Scientists have known that the hypothalamus is involved in hunger for more than 70 years. For instance, in 1951, scientists destroyed part of the hypothalamus in rats, and they stopped eating.
Soon after, other researchers stimulated the same region in cats and found that they increased their food intake by 1,000%.
Within the hypothalamus, the part that deals with hunger is called the arcuate nucleus. It houses two types of cells:
orexigenic — these stimulate your desire to eat
anorexigenic — these suppress your desire to eat
As a geeky aside, “orexis” is the Latin (and Greek) word for “appetite.”
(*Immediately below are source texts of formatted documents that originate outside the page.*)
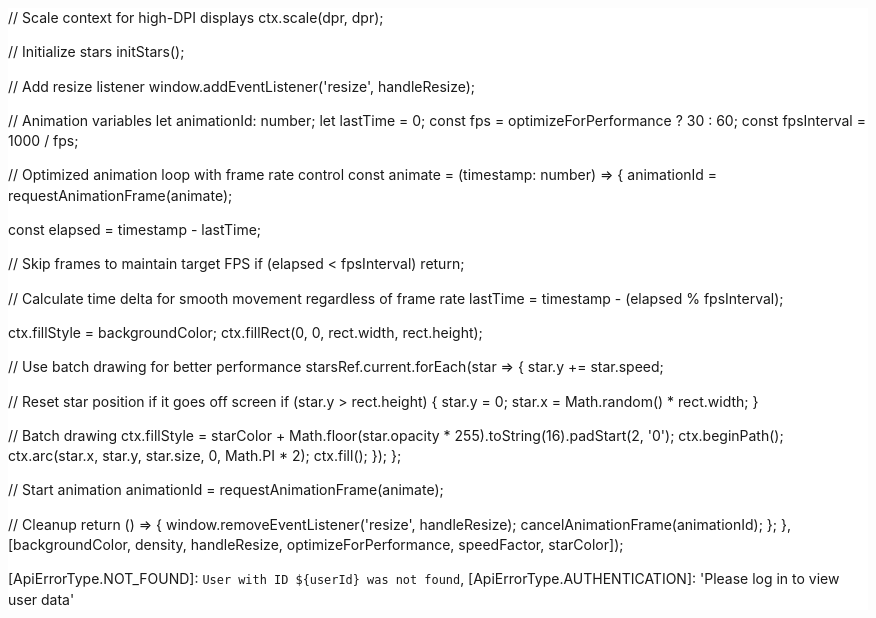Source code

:  // Scale context for high-DPI displays
 ctx.scale(dpr, dpr);

 // Initialize stars
 initStars();

 // Add resize listener
 window.addEventListener('resize', handleResize);

 // Animation variables
 let animationId: number;
 let lastTime = 0;
 const fps = optimizeForPerformance ? 30 : 60;
 const fpsInterval = 1000 / fps;

 // Optimized animation loop with frame rate control
 const animate = (timestamp: number) => {
 animationId = requestAnimationFrame(animate);

 const elapsed = timestamp - lastTime;

 // Skip frames to maintain target FPS
 if (elapsed < fpsInterval) return;

 // Calculate time delta for smooth movement regardless of frame rate
 lastTime = timestamp - (elapsed % fpsInterval);

 ctx.fillStyle = backgroundColor;
 ctx.fillRect(0, 0, rect.width, rect.height);

 // Use batch drawing for better performance
 starsRef.current.forEach(star => {
 star.y += star.speed;

 // Reset star position if it goes off screen
 if (star.y > rect.height) {
 star.y = 0;
 star.x = Math.random() * rect.width;
 }

 // Batch drawing
 ctx.fillStyle = starColor + Math.floor(star.opacity * 255).toString(16).padStart(2, '0');
 ctx.beginPath();
 ctx.arc(star.x, star.y, star.size, 0, Math.PI * 2);
 ctx.fill();
 });
 };

 // Start animation
 animationId = requestAnimationFrame(animate);

 // Cleanup
 return () => {
 window.removeEventListener('resize', handleResize);
 cancelAnimationFrame(animationId);
 };
 }, [backgroundColor, density, handleResize, optimizeForPerformance, speedFactor, starColor]);


 [ApiErrorType.NOT_FOUND]: `User with ID ${userId} was not found`,
 [ApiErrorType.AUTHENTICATION]: 'Please log in to view user data'
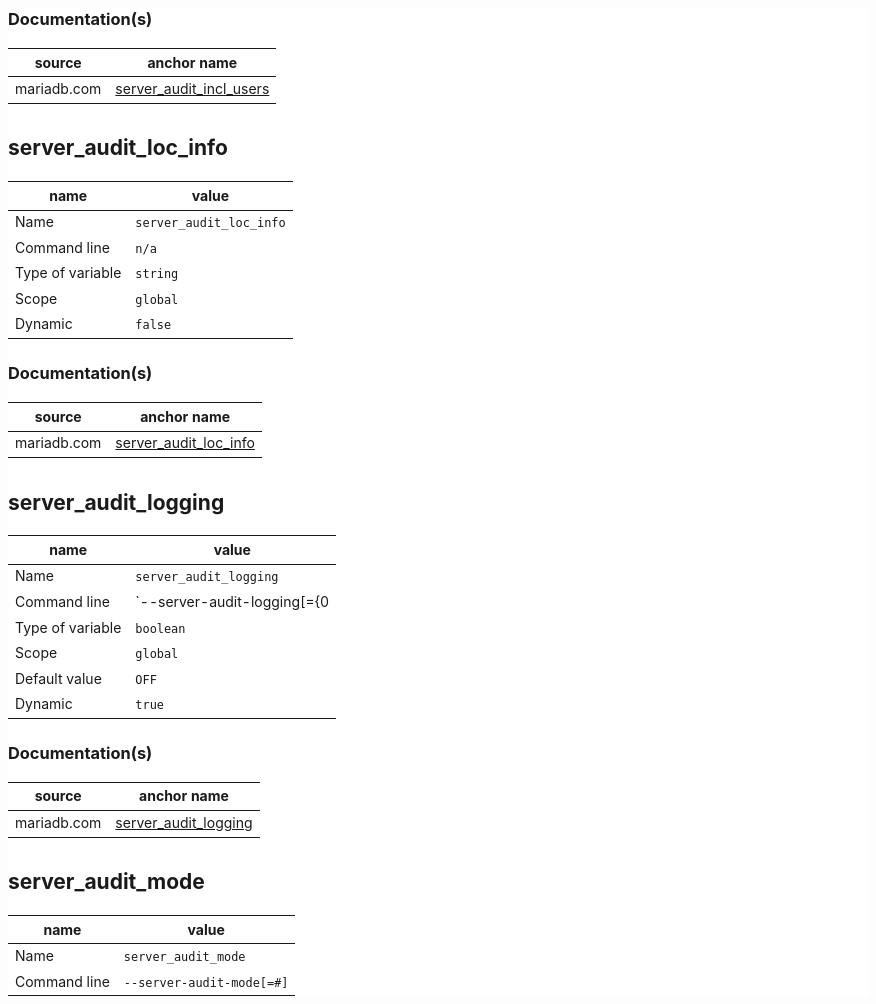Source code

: ### Documentation(s)
|source|anchor name|
|------|----|
|mariadb.com|[server_audit_incl_users](https://mariadb.com/kb/en/library/documentation/mariadb-audit-plugin-system-variables/#server_audit_incl_users)|

## server_audit_loc_info
|name|value|
|----|-----|
|Name|`server_audit_loc_info`|
|Command line|`n/a`|
|Type of variable|`string`|
|Scope|`global`|
|Dynamic|`false`|

### Documentation(s)
|source|anchor name|
|------|----|
|mariadb.com|[server_audit_loc_info](https://mariadb.com/kb/en/library/documentation/mariadb-audit-plugin-system-variables/#server_audit_loc_info)|

## server_audit_logging
|name|value|
|----|-----|
|Name|`server_audit_logging`|
|Command line|`--server-audit-logging[={0|1}]`|
|Type of variable|`boolean`|
|Scope|`global`|
|Default value|`OFF`|
|Dynamic|`true`|

### Documentation(s)
|source|anchor name|
|------|----|
|mariadb.com|[server_audit_logging](https://mariadb.com/kb/en/library/documentation/mariadb-audit-plugin-system-variables/#server_audit_logging)|

## server_audit_mode
|name|value|
|----|-----|
|Name|`server_audit_mode`|
|Command line|`--server-audit-mode[=#]`|

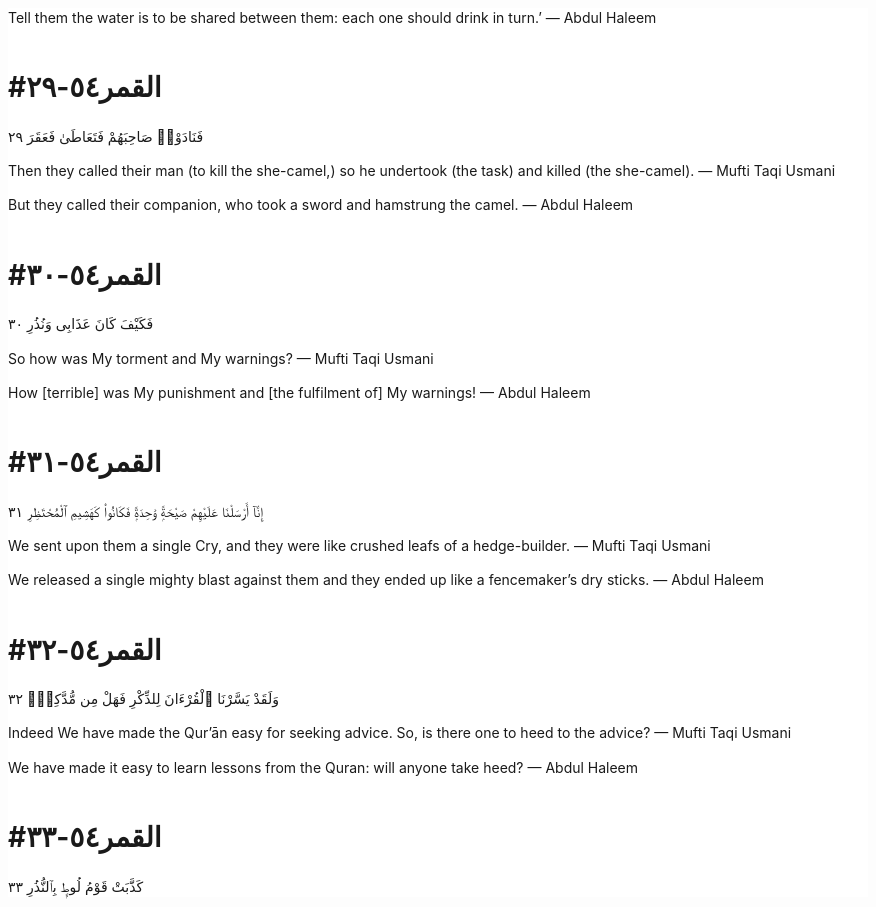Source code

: Tell them the water is to be shared between them: each one should drink in turn.’
— Abdul Haleem



# #القمر٥٤-٢٩
فَنَادَوْا۟ صَاحِبَهُمْ فَتَعَاطَىٰ فَعَقَرَ ٢٩

Then they called their man (to kill the she-camel,) so he undertook (the task) and killed (the she-camel).
— Mufti Taqi Usmani


But they called their companion, who took a sword and hamstrung the camel.
— Abdul Haleem



# #القمر٥٤-٣٠
فَكَيْفَ كَانَ عَذَابِى وَنُذُرِ ٣٠

So how was My torment and My warnings?
— Mufti Taqi Usmani


How [terrible] was My punishment and [the fulfilment of] My warnings!
— Abdul Haleem



# #القمر٥٤-٣١
إِنَّآ أَرْسَلْنَا عَلَيْهِمْ صَيْحَةًۭ وَٰحِدَةًۭ فَكَانُوا۟ كَهَشِيمِ ٱلْمُحْتَظِرِ ٣١

We sent upon them a single Cry, and they were like crushed leafs of a hedge-builder.
— Mufti Taqi Usmani


We released a single mighty blast against them and they ended up like a fencemaker’s dry sticks.
— Abdul Haleem



# #القمر٥٤-٣٢
وَلَقَدْ يَسَّرْنَا ٱلْقُرْءَانَ لِلذِّكْرِ فَهَلْ مِن مُّدَّكِرٍۢ ٣٢

Indeed We have made the Qur’ān easy for seeking advice. So, is there one to heed to the advice?
— Mufti Taqi Usmani


We have made it easy to learn lessons from the Quran: will anyone take heed?
— Abdul Haleem



# #القمر٥٤-٣٣
كَذَّبَتْ قَوْمُ لُوطٍۭ بِٱلنُّذُرِ ٣٣
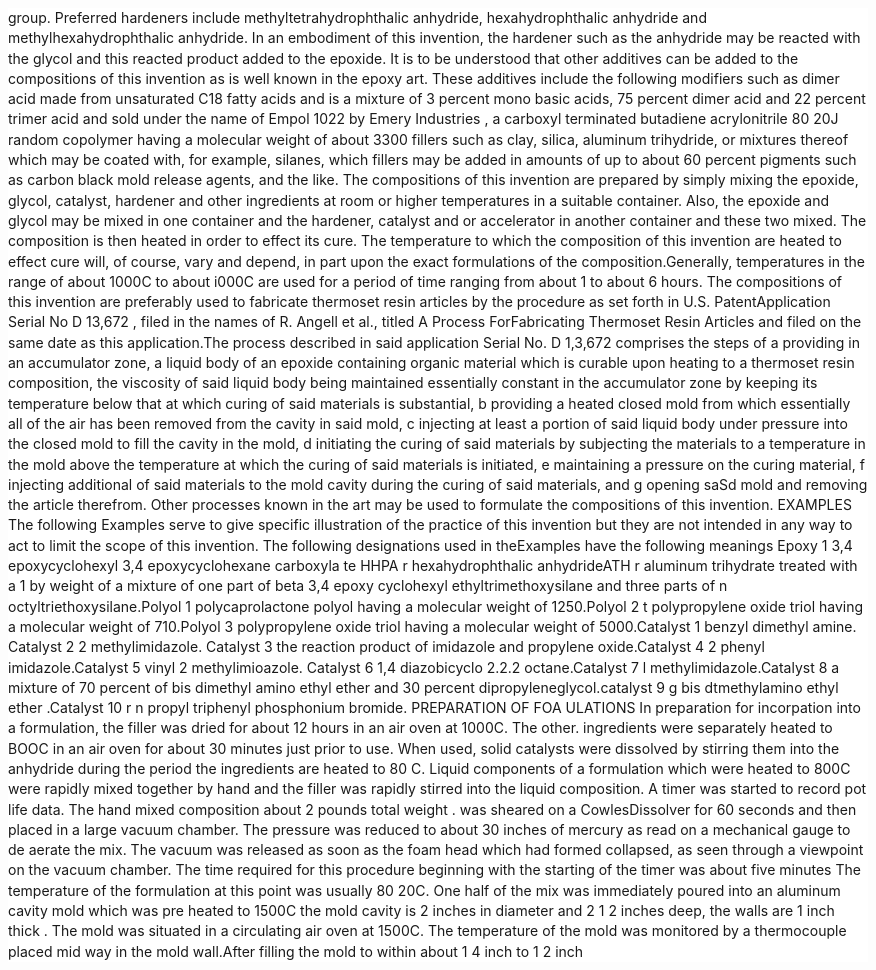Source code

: group. Preferred hardeners include methyltetrahydrophthalic anhydride, hexahydrophthalic anhydride and methylhexahydrophthalic anhydride. In an embodiment of this invention, the hardener such as the anhydride may be reacted with the glycol and this reacted product added to the epoxide. It is to be understood that other additives can be added to the compositions of this invention as is well known in the epoxy art. These additives include the following modifiers such as dimer acid made from unsaturated C18 fatty acids and is a mixture of 3 percent mono basic acids, 75 percent dimer acid and 22 percent trimer acid and sold under the name of Empol 1022 by Emery Industries , a carboxyl terminated butadiene acrylonitrile 80 20J random copolymer having a molecular weight of about 3300 fillers such as clay, silica, aluminum trihydride, or mixtures thereof which may be coated with, for example, silanes, which fillers may be added in amounts of up to about 60 percent pigments such as carbon black mold release agents, and the like. The compositions of this invention are prepared by simply mixing the epoxide, glycol, catalyst, hardener and other ingredients at room or higher temperatures in a suitable container. Also, the epoxide and glycol may be mixed in one container and the hardener, catalyst and or accelerator in another container and these two mixed. The composition is then heated in order to effect its cure. The temperature to which the composition of this invention are heated to effect cure will, of course, vary and depend, in part upon the exact formulations of the composition.Generally, temperatures in the range of about 1000C to about i000C are used for a period of time ranging from about 1 to about 6 hours. The compositions of this invention are preferably used to fabricate thermoset resin articles by the procedure as set forth in U.S. PatentApplication Serial No D 13,672 , filed in the names of R. Angell et al., titled A Process ForFabricating Thermoset Resin Articles and filed on the same date as this application.The process described in said application Serial No. D 1,3,672 comprises the steps of a providing in an accumulator zone, a liquid body of an epoxide containing organic material which is curable upon heating to a thermoset resin composition, the viscosity of said liquid body being maintained essentially constant in the accumulator zone by keeping its temperature below that at which curing of said materials is substantial, b providing a heated closed mold from which essentially all of the air has been removed from the cavity in said mold, c injecting at least a portion of said liquid body under pressure into the closed mold to fill the cavity in the mold, d initiating the curing of said materials by subjecting the materials to a temperature in the mold above the temperature at which the curing of said materials is initiated, e maintaining a pressure on the curing material, f injecting additional of said materials to the mold cavity during the curing of said materials, and g opening saSd mold and removing the article therefrom. Other processes known in the art may be used to formulate the compositions of this invention. EXAMPLES The following Examples serve to give specific illustration of the practice of this invention but they are not intended in any way to act to limit the scope of this invention. The following designations used in theExamples have the following meanings Epoxy 1 3,4 epoxycyclohexyl 3,4 epoxycyclohexane carboxyla te HHPA r hexahydrophthalic anhydrideATH r aluminum trihydrate treated with a 1 by weight of a mixture of one part of beta 3,4 epoxy cyclohexyl ethyltrimethoxysilane and three parts of n octyltriethoxysilane.Polyol 1 polycaprolactone polyol having a molecular weight of 1250.Polyol 2 t polypropylene oxide triol having a molecular weight of 710.Polyol 3 polypropylene oxide triol having a molecular weight of 5000.Catalyst 1 benzyl dimethyl amine. Catalyst 2 2 methylimidazole. Catalyst 3 the reaction product of imidazole and propylene oxide.Catalyst 4 2 phenyl imidazole.Catalyst 5 vinyl 2 methylimioazole. Catalyst 6 1,4 diazobicyclo 2.2.2 octane.Catalyst 7 l methylimidazole.Catalyst 8 a mixture of 70 percent of bis dimethyl amino ethyl ether and 30 percent dipropyleneglycol.catalyst 9 g bis dtmethylamino ethyl ether .Catalyst 10 r n propyl triphenyl phosphonium bromide. PREPARATION OF FOA ULATIONS In preparation for incorpation into a formulation, the filler was dried for about 12 hours in an air oven at 1000C. The other. ingredients were separately heated to BOOC in an air oven for about 30 minutes just prior to use. When used, solid catalysts were dissolved by stirring them into the anhydride during the period the ingredients are heated to 80 C. Liquid components of a formulation which were heated to 800C were rapidly mixed together by hand and the filler was rapidly stirred into the liquid composition. A timer was started to record pot life data. The hand mixed composition about 2 pounds total weight . was sheared on a CowlesDissolver for 60 seconds and then placed in a large vacuum chamber. The pressure was reduced to about 30 inches of mercury as read on a mechanical gauge to de aerate the mix. The vacuum was released as soon as the foam head which had formed collapsed, as seen through a viewpoint on the vacuum chamber. The time required for this procedure beginning with the starting of the timer was about five minutes The temperature of the formulation at this point was usually 80 20C. One half of the mix was immediately poured into an aluminum cavity mold which was pre heated to 1500C the mold cavity is 2 inches in diameter and 2 1 2 inches deep, the walls are 1 inch thick . The mold was situated in a circulating air oven at 1500C. The temperature of the mold was monitored by a thermocouple placed mid way in the mold wall.After filling the mold to within about 1 4 inch to 1 2 inch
These cells project to other areas of the hypothalamus. And, depending on what signals they’ve received from the body, they decide whether you should start looking for food or not.
If the signals suggest to the hypothalamus that you should be peckish, neurons traveling from the hypothalamus carry melanin-concentrating hormone (MCH) and orexin (OX) to other parts of the brain.
MCH and OX promote feeding behavior, such as walking about and sniffing if you’re a rat or looking in the fridge if you’re you.
We should note that MCH and OX aren’t the only signaling compounds involved in feeling hungry and feeding. It’s an incredibly complicated system.
The above is a fairly stripped-down account of the hunger response. When you start getting into the brain, it gets bewildering pretty fast.
More than survival
As far as survival goes, the hypothalamus helps keep us fed. But other bits of the brain get involved, too.
After all, we don’t always eat because we’re hungry. Sometimes, we eat because we want to eat.
In these circumstances, brain areas and neurotransmitters involved with reward and pleasure — such as the amygdala and dopamine — can also get involved.
To make things more complex, there’s an overlap between these two systems. For example, sometimes we eat because we're hungry, but we also want to eat food that we think is delicious.
And sometimes we keep eating after we’ve stopped feeling hungry because it makes us feel good.
Hunger, as a concept, is pretty straightforward, but the biology behind it is fascinatingly involved. Nothing is simple when it comes to the brain, especially where food and pleasure are involved.